Example: Fine-Tuning SmolVLA with LeRobot
# Install LeRobot
# pip install lerobot
from lerobot.common.datasets.lerobot_dataset import LeRobotDataset
from lerobot.common.policies.smolvla.configuration_smolvla import SmolVLAConfig
from lerobot.common.policies.smolvla.modeling_smolvla import SmolVLAPolicy
# Load your dataset (collected at SVRC or locally)
dataset = LeRobotDataset("your_org/your_dataset")
# Configure the policy
config = SmolVLAConfig(
input_shapes={
"observation.images.top": [3, 480, 640],
"observation.images.wrist": [3, 480, 640],
"observation.state": [7], # 6 joints + gripper
},
output_shapes={
"action": [7],
},
action_chunk_size=50,
)
# Initialize from pre-trained weights
policy = SmolVLAPolicy(config, dataset_stats=dataset.stats)
policy.load_pretrained("HuggingFaceTB/SmolVLA-base")
# Fine-tune (see LeRobot docs for full training loop)

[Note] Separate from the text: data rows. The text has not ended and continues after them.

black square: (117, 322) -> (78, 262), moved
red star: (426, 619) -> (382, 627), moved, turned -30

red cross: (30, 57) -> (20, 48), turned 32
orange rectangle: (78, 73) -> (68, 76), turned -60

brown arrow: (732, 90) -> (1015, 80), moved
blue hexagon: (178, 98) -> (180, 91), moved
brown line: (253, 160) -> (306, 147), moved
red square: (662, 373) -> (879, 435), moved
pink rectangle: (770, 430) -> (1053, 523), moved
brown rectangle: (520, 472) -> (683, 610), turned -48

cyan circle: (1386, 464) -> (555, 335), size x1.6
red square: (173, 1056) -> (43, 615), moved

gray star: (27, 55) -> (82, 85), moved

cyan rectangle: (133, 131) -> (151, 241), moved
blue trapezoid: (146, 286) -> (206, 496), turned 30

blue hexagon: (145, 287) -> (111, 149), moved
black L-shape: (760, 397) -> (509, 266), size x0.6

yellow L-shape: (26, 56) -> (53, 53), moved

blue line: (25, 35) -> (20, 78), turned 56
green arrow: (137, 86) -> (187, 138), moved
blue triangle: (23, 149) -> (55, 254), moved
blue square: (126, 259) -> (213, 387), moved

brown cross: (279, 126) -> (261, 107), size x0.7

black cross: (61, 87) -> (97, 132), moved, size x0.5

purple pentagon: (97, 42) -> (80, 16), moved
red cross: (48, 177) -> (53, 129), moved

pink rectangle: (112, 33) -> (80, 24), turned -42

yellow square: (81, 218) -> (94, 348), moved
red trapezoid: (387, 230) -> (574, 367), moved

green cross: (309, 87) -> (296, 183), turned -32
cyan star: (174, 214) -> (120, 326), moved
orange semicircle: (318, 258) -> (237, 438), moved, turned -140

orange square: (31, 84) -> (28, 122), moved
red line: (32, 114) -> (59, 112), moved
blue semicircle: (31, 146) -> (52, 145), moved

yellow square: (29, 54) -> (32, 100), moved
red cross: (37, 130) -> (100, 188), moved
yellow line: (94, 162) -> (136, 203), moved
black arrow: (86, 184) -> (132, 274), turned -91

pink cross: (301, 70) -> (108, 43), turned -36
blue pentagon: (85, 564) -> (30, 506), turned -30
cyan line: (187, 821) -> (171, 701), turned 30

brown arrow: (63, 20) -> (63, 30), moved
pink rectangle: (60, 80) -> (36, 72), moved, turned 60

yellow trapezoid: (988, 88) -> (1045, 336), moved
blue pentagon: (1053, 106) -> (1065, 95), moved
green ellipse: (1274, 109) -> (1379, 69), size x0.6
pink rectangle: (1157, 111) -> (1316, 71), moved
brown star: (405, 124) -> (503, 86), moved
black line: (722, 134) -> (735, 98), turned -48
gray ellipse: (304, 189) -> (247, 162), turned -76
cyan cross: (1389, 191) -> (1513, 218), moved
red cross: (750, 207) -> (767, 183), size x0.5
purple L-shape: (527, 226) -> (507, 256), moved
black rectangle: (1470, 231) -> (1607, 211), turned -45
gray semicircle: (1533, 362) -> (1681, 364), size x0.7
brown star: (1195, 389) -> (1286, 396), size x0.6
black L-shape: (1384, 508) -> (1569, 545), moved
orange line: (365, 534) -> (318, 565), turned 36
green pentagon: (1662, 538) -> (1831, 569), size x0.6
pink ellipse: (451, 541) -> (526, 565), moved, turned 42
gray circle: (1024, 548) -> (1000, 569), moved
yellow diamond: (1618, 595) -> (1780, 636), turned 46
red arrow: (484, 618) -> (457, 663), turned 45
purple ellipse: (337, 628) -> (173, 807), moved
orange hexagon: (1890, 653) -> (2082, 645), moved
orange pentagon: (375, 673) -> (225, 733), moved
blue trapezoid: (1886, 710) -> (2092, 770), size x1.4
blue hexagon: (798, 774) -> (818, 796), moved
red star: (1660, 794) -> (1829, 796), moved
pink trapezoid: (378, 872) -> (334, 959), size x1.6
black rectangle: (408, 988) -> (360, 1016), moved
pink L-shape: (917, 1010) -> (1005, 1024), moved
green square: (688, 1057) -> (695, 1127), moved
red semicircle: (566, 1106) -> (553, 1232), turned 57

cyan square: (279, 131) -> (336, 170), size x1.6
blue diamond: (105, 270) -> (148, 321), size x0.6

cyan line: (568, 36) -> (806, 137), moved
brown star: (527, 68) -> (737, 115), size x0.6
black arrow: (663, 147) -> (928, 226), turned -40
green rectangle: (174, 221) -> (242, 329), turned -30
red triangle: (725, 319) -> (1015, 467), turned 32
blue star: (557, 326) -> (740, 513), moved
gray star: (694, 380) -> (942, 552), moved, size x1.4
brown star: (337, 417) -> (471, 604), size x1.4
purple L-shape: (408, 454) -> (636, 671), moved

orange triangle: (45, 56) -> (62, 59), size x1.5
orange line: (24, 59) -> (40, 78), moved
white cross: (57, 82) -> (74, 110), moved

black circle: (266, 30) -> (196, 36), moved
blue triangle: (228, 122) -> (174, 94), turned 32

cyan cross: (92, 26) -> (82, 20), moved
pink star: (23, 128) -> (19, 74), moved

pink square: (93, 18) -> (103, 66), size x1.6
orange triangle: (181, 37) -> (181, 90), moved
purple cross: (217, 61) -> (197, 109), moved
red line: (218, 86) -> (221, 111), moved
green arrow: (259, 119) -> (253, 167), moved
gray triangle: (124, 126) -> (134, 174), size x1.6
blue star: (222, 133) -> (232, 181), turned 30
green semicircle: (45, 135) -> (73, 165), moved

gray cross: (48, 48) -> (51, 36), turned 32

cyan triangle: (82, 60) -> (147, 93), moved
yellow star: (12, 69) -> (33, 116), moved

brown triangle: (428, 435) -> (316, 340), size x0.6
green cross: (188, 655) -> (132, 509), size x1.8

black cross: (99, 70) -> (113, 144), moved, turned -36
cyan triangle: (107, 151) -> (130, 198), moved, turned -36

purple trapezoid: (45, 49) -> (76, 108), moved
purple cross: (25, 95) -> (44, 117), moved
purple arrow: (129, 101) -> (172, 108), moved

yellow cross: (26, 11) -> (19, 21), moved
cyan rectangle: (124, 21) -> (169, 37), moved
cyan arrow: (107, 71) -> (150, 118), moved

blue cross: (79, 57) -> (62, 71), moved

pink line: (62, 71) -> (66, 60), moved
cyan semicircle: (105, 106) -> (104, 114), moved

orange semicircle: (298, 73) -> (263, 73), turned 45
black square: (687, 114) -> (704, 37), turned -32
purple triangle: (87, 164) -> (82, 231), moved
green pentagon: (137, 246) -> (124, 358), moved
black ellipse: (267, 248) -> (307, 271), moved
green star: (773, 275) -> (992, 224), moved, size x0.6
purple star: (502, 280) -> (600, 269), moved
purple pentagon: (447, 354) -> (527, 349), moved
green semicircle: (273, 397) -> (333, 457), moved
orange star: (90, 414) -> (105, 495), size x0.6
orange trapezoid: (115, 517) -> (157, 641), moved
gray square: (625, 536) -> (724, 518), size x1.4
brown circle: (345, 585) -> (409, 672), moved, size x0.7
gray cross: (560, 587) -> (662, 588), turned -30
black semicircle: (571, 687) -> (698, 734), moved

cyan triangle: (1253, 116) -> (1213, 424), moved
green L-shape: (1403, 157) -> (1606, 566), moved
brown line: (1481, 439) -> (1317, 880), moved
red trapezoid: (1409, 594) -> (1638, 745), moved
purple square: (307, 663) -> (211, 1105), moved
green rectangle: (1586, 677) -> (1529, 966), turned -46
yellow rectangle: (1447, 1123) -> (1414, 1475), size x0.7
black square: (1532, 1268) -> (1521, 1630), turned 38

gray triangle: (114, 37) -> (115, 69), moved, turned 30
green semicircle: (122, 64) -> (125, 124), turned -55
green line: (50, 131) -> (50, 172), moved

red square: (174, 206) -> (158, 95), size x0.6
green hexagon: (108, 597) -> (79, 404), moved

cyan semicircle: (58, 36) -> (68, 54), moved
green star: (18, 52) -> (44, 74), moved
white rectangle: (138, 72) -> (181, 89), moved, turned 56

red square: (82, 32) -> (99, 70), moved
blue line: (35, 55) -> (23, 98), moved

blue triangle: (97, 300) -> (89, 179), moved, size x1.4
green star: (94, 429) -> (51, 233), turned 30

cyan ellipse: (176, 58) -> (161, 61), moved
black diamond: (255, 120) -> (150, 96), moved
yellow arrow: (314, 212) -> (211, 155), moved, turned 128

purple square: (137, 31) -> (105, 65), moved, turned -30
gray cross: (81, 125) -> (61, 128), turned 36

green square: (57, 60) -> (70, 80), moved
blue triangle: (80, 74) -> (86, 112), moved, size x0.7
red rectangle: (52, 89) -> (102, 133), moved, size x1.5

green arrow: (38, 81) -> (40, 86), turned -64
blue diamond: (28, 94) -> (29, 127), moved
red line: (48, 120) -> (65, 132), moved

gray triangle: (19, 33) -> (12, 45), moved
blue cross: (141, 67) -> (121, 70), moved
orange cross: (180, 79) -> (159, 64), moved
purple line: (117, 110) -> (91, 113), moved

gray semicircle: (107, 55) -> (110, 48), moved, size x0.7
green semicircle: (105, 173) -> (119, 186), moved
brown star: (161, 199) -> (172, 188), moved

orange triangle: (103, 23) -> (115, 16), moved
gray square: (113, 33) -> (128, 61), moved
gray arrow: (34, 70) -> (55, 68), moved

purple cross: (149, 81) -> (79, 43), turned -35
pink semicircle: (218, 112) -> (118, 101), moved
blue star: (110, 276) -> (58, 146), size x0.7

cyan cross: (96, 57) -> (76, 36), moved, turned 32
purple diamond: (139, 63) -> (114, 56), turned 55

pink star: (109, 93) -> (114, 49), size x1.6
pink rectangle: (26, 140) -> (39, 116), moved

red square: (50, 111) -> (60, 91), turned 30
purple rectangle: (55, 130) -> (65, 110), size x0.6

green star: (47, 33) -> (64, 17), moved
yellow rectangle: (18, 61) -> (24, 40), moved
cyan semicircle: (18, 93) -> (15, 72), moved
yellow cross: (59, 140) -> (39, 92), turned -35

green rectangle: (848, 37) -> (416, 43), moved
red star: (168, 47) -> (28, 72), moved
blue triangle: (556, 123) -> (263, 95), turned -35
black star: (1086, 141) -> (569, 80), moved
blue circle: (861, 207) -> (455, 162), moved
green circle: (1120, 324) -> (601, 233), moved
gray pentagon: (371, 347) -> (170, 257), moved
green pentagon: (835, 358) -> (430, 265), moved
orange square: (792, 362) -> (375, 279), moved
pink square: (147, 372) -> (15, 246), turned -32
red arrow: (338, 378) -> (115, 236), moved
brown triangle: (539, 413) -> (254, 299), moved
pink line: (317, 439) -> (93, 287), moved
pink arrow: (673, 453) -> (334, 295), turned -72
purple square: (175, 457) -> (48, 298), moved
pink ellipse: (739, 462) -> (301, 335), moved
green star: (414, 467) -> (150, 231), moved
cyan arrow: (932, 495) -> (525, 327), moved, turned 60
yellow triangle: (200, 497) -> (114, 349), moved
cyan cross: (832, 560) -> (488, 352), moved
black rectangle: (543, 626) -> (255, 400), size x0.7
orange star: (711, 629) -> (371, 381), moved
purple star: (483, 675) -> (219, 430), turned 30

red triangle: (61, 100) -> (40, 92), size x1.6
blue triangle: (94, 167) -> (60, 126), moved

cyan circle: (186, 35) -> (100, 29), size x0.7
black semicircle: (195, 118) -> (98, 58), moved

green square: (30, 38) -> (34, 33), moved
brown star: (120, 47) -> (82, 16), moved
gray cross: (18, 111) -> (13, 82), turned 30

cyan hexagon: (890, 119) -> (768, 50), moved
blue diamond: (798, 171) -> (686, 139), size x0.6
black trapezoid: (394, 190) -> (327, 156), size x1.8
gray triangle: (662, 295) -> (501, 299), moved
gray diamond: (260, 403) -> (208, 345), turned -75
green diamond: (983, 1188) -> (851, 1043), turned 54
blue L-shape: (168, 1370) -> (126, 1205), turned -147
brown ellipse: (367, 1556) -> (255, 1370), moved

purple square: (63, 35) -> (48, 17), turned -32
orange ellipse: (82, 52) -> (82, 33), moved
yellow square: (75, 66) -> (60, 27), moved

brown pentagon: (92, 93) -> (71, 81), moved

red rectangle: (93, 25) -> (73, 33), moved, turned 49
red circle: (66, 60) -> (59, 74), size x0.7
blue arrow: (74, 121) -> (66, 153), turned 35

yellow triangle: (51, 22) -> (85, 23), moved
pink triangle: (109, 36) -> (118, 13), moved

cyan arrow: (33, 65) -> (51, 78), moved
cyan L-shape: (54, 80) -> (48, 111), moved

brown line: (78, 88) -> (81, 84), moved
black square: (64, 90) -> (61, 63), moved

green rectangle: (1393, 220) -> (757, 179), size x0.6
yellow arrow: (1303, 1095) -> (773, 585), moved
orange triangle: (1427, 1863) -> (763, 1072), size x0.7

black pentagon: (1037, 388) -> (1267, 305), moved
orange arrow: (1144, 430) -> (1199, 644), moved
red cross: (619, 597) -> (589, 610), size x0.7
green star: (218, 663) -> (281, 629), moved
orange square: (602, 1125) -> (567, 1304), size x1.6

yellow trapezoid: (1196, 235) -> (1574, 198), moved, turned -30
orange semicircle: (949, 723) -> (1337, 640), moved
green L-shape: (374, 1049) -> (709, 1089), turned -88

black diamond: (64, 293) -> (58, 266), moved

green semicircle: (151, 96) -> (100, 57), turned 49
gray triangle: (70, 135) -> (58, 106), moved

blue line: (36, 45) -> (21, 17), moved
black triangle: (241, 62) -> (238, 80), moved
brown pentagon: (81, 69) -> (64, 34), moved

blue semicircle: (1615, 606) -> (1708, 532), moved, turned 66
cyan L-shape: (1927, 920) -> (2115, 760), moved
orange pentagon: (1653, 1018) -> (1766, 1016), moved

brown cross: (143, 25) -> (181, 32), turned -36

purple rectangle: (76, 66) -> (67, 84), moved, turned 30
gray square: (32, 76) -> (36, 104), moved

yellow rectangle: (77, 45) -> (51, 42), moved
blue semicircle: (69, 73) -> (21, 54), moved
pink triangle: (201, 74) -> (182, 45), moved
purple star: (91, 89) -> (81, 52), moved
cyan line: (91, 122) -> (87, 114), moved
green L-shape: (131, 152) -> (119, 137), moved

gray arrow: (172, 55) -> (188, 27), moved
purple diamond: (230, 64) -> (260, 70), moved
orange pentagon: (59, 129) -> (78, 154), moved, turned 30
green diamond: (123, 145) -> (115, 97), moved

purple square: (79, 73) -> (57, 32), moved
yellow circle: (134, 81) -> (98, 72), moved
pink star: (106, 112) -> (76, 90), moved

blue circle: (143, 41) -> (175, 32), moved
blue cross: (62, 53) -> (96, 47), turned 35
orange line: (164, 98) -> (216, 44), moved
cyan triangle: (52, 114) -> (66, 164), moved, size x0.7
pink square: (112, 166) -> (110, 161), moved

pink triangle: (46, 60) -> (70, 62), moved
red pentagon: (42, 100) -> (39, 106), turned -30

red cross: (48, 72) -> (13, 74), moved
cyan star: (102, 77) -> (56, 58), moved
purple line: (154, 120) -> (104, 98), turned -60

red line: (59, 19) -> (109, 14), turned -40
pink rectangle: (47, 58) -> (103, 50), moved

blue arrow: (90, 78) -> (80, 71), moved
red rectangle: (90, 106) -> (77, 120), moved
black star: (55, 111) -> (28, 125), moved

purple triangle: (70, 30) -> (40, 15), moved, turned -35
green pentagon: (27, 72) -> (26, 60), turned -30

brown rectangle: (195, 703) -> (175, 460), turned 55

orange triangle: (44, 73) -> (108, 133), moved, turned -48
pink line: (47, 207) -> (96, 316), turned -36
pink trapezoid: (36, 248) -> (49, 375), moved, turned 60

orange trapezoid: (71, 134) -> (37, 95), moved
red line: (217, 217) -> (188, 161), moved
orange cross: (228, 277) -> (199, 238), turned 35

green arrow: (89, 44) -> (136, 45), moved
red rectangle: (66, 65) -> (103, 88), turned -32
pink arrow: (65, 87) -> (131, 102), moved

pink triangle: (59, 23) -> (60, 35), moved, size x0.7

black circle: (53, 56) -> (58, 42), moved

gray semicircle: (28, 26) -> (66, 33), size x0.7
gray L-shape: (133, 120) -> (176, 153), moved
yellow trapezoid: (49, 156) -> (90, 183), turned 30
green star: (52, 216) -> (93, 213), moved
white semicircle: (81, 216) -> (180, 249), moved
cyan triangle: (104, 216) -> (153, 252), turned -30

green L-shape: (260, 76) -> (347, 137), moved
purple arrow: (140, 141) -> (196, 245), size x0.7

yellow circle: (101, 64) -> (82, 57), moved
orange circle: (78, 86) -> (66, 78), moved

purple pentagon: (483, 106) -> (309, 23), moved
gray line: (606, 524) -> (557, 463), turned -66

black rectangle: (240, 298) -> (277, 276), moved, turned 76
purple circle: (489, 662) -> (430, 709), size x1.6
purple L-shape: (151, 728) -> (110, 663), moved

# python lerobot/scripts/train.py \
# --policy.type=smolvla \
# --dataset.repo_id=your_org/your_dataset \
# --training.num_epochs=100
SVRC Data Collection to Fine-Tuning Pipeline
The typical workflow for teams using SVRC's data collection services:
- Scope the task: Define manipulation tasks, object variations, success criteria. SVRC's solutions team helps determine the minimum dataset size (typically 100–200 demos for VLA fine-tuning).
- Collect demonstrations: SVRC operators collect expert demonstrations on OpenArm 101 or DK1 with synchronized multi-camera recording. Pilot campaign: 100 demos ($2,500). Full campaign: 500 demos ($8,000).
- Receive formatted data: Data is delivered in both HDF5 (ACT/Diffusion Policy compatible) and LeRobot format (SmolVLA/OpenVLA compatible).
- Fine-tune your VLA: Use the delivered dataset to fine-tune SmolVLA (consumer GPU) or OpenVLA (A100). SVRC can provide compute access or guidance on cloud GPU setup.
- Evaluate and iterate: Deploy the fine-tuned policy on your robot. If success rates are below target, collect additional targeted demonstrations for failure cases.
Real-World Benchmarks: Accuracy vs Inference Speed
| Model | LIBERO-Long (5 tasks) | SIMPLER (avg) | Inference (RTX 4090) | Inference (A100) |
|---|---|---|---|---|
| RT-2 (55B) | N/A (closed) | N/A (closed) | N/A | ~1 Hz |
| OpenVLA (7.5B) | 90% | 72% | ~3 Hz | ~8 Hz |
| π0 | N/A (closed) | N/A (closed) | N/A | ~5 Hz (est.) |
| SmolVLA (450M) | 86% | 68% | ~20 Hz | ~30 Hz |
| Octo (93M) | 72% | 58% | ~10 Hz | ~25 Hz |
| RoboFlamingo (9B) | 82% (CALVIN) | N/A | ~2 Hz | ~6 Hz |
Important caveat: Benchmark numbers are measured on specific datasets and evaluation protocols. Real-world performance depends on your specific task, environment, and robot. A model that achieves 90% on LIBERO may achieve 60% on your task if the visual environment or object set differs significantly. Always evaluate on your target setup.